## Material to process:
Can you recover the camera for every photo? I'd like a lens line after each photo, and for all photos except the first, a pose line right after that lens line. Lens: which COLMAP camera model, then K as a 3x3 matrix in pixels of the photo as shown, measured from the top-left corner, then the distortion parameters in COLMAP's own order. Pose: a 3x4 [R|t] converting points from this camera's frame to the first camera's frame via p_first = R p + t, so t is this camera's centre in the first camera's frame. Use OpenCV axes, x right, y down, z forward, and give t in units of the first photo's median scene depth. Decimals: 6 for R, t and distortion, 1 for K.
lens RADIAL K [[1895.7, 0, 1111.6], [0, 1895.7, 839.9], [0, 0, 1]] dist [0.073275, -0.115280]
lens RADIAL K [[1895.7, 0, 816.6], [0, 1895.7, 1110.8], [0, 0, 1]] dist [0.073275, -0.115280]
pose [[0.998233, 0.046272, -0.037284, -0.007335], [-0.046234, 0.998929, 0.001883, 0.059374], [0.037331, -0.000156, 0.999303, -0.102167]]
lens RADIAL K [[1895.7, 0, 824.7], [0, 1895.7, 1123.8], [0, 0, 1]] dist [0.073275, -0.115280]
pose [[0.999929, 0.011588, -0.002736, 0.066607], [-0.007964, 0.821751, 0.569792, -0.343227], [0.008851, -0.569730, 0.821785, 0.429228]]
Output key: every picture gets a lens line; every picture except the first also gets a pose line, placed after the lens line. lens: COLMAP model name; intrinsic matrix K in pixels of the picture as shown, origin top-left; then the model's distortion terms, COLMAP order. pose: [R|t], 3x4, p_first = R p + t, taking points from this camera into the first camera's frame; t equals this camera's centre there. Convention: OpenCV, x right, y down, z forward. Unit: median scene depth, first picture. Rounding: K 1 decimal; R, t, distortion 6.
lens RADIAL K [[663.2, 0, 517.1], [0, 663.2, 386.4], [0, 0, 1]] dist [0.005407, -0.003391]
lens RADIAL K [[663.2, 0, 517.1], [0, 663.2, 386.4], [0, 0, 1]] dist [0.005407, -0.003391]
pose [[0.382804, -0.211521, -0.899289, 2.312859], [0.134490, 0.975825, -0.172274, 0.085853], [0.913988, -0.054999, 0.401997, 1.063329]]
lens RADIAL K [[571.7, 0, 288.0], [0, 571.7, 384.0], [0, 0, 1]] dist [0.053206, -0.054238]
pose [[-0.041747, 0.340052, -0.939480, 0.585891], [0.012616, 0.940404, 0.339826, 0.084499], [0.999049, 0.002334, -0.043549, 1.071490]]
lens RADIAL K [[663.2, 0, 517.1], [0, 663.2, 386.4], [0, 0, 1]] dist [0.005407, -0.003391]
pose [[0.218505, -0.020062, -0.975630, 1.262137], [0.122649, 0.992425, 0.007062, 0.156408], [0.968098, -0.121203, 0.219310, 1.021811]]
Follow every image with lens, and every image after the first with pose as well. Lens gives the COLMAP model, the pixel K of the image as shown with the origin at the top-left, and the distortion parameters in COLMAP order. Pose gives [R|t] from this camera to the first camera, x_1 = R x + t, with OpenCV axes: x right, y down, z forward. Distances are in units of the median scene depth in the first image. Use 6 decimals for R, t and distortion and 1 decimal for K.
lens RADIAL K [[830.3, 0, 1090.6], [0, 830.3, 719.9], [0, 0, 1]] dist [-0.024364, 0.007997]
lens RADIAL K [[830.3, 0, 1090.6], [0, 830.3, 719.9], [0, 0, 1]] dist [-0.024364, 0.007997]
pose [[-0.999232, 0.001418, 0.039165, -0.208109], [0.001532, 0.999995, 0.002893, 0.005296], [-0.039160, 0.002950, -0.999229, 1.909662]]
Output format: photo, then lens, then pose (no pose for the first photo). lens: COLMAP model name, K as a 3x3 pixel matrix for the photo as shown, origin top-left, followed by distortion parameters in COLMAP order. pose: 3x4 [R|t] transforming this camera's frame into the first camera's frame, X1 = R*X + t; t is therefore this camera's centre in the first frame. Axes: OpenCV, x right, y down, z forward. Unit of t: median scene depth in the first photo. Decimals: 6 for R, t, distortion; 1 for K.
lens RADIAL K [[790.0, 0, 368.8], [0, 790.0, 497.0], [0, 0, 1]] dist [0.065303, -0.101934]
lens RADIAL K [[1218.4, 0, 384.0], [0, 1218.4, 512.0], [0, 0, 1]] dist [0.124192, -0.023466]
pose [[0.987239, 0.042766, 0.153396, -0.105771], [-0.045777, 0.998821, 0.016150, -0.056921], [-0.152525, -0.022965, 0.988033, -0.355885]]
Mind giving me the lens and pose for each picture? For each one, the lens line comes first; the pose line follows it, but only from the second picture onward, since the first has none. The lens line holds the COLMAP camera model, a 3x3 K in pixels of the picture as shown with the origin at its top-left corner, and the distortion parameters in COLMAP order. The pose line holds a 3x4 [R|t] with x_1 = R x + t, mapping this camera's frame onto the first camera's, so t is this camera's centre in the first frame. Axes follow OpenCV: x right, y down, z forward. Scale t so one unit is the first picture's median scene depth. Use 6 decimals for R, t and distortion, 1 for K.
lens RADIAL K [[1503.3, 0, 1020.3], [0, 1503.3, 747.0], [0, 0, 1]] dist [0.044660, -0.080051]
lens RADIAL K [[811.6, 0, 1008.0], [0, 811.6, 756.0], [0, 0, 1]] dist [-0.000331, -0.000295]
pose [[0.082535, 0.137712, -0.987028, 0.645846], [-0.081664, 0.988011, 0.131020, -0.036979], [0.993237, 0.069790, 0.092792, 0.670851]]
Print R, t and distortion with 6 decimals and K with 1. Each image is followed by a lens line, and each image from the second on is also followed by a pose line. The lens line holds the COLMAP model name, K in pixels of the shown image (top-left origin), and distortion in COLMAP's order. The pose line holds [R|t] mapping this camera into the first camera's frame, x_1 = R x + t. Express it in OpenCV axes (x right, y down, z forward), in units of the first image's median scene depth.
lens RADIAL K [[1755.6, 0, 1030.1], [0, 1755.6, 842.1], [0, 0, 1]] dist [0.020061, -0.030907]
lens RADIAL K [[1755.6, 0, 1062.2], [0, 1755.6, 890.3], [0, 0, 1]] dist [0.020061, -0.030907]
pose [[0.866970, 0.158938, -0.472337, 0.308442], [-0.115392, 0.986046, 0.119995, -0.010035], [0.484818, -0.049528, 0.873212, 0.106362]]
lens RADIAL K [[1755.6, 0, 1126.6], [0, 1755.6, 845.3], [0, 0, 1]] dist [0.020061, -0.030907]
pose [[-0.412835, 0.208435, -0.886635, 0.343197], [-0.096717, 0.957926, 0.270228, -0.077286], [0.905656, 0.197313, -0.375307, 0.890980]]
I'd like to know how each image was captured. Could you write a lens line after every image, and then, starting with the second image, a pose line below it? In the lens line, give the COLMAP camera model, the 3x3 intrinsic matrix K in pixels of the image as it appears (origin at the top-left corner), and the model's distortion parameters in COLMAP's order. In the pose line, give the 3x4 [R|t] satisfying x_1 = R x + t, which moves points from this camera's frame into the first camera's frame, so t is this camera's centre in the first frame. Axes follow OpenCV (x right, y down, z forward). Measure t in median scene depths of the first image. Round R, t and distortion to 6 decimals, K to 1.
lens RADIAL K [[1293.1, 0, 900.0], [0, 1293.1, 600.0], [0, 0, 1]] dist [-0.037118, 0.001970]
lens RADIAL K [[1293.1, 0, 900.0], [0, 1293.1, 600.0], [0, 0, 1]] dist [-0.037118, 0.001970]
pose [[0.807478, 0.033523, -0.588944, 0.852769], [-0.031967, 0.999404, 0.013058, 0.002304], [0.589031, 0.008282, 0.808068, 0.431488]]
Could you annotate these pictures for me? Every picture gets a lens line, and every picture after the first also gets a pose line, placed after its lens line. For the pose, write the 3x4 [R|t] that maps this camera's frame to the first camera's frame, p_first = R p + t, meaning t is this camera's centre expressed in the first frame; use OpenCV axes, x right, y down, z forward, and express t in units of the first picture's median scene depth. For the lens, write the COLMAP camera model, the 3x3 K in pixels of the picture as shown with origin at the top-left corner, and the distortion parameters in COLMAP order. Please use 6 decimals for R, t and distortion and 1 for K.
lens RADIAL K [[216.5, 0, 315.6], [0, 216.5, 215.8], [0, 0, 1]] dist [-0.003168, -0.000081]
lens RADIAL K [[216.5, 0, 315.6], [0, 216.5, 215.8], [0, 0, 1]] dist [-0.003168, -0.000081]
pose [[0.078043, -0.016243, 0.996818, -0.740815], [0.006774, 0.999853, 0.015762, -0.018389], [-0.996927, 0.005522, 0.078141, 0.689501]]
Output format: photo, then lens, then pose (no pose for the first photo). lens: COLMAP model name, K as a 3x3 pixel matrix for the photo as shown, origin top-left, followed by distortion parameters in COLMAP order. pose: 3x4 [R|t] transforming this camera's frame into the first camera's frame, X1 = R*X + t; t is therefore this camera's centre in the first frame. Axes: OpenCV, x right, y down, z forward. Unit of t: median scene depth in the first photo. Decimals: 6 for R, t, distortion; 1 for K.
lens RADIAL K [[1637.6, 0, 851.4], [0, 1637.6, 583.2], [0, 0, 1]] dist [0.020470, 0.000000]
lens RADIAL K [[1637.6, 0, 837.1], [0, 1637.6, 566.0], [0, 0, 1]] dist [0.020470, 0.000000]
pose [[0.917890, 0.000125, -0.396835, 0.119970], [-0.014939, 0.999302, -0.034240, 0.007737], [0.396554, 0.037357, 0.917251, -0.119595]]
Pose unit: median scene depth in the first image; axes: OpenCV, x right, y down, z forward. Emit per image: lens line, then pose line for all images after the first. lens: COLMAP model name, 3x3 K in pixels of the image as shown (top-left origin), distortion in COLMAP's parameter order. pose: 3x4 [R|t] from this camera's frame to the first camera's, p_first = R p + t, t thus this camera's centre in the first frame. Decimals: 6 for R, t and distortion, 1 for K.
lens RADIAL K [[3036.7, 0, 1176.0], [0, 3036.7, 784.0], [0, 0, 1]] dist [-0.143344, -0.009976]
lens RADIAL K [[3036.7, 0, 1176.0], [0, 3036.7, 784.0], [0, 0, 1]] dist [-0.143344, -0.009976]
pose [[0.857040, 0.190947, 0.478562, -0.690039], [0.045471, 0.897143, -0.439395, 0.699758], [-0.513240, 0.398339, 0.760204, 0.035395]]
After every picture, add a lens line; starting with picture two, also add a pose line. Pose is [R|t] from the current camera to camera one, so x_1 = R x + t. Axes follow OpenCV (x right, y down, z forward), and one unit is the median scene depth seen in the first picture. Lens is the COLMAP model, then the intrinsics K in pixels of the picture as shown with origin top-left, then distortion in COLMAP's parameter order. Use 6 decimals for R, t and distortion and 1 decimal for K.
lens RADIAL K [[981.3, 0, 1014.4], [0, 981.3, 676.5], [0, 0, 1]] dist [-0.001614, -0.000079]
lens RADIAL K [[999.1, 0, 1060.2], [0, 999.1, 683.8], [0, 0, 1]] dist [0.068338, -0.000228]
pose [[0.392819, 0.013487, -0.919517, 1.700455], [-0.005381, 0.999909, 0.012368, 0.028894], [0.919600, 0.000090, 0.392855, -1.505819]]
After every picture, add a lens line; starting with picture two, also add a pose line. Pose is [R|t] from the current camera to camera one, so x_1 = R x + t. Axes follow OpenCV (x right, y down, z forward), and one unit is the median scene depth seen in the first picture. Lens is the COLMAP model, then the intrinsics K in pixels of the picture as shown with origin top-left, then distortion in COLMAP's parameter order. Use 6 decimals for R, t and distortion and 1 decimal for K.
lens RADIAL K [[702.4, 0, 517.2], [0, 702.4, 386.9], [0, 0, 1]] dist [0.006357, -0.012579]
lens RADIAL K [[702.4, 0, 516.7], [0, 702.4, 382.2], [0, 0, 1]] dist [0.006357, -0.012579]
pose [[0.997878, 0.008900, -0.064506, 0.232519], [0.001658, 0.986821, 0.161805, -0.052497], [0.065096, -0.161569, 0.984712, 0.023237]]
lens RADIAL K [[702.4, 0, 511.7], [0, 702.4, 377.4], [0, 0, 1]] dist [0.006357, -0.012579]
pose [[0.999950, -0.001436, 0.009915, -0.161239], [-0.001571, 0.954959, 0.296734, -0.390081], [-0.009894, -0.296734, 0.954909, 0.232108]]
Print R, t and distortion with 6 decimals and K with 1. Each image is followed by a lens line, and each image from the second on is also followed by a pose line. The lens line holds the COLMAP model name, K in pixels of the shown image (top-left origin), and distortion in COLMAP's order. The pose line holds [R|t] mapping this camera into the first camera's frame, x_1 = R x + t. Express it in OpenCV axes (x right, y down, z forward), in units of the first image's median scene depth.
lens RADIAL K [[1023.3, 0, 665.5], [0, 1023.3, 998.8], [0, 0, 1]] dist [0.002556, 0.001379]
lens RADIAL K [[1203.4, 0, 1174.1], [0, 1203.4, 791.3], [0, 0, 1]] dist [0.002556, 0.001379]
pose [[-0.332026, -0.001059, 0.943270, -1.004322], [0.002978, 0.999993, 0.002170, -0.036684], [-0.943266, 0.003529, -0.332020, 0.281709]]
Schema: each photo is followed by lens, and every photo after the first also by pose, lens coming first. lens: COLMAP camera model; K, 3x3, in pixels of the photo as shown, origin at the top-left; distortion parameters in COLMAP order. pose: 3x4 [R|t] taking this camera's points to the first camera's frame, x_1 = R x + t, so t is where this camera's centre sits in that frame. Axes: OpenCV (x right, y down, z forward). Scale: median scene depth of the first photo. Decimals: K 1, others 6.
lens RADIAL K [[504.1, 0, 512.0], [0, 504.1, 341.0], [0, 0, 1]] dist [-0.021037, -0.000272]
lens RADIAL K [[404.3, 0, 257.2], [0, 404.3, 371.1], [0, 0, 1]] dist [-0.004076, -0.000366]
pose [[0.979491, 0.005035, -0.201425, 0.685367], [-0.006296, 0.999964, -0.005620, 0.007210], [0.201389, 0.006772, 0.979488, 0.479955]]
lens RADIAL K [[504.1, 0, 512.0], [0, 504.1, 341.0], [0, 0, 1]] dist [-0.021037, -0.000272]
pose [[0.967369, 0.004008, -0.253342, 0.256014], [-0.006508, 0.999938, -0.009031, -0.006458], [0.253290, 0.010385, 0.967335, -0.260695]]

## Work to complete:
Copy out, word for word, everything from the start of the items down to the line containing "-0.569730, 0.821785, 0.429228]]", including that line.

## Task response:
Can you recover the camera for every photo? I'd like a lens line after each photo, and for all photos except the first, a pose line right after that lens line. Lens: which COLMAP camera model, then K as a 3x3 matrix in pixels of the photo as shown, measured from the top-left corner, then the distortion parameters in COLMAP's own order. Pose: a 3x4 [R|t] converting points from this camera's frame to the first camera's frame via p_first = R p + t, so t is this camera's centre in the first camera's frame. Use OpenCV axes, x right, y down, z forward, and give t in units of the first photo's median scene depth. Decimals: 6 for R, t and distortion, 1 for K.
lens RADIAL K [[1895.7, 0, 1111.6], [0, 1895.7, 839.9], [0, 0, 1]] dist [0.073275, -0.115280]
lens RADIAL K [[1895.7, 0, 816.6], [0, 1895.7, 1110.8], [0, 0, 1]] dist [0.073275, -0.115280]
pose [[0.998233, 0.046272, -0.037284, -0.007335], [-0.046234, 0.998929, 0.001883, 0.059374], [0.037331, -0.000156, 0.999303, -0.102167]]
lens RADIAL K [[1895.7, 0, 824.7], [0, 1895.7, 1123.8], [0, 0, 1]] dist [0.073275, -0.115280]
pose [[0.999929, 0.011588, -0.002736, 0.066607], [-0.007964, 0.821751, 0.569792, -0.343227], [0.008851, -0.569730, 0.821785, 0.429228]]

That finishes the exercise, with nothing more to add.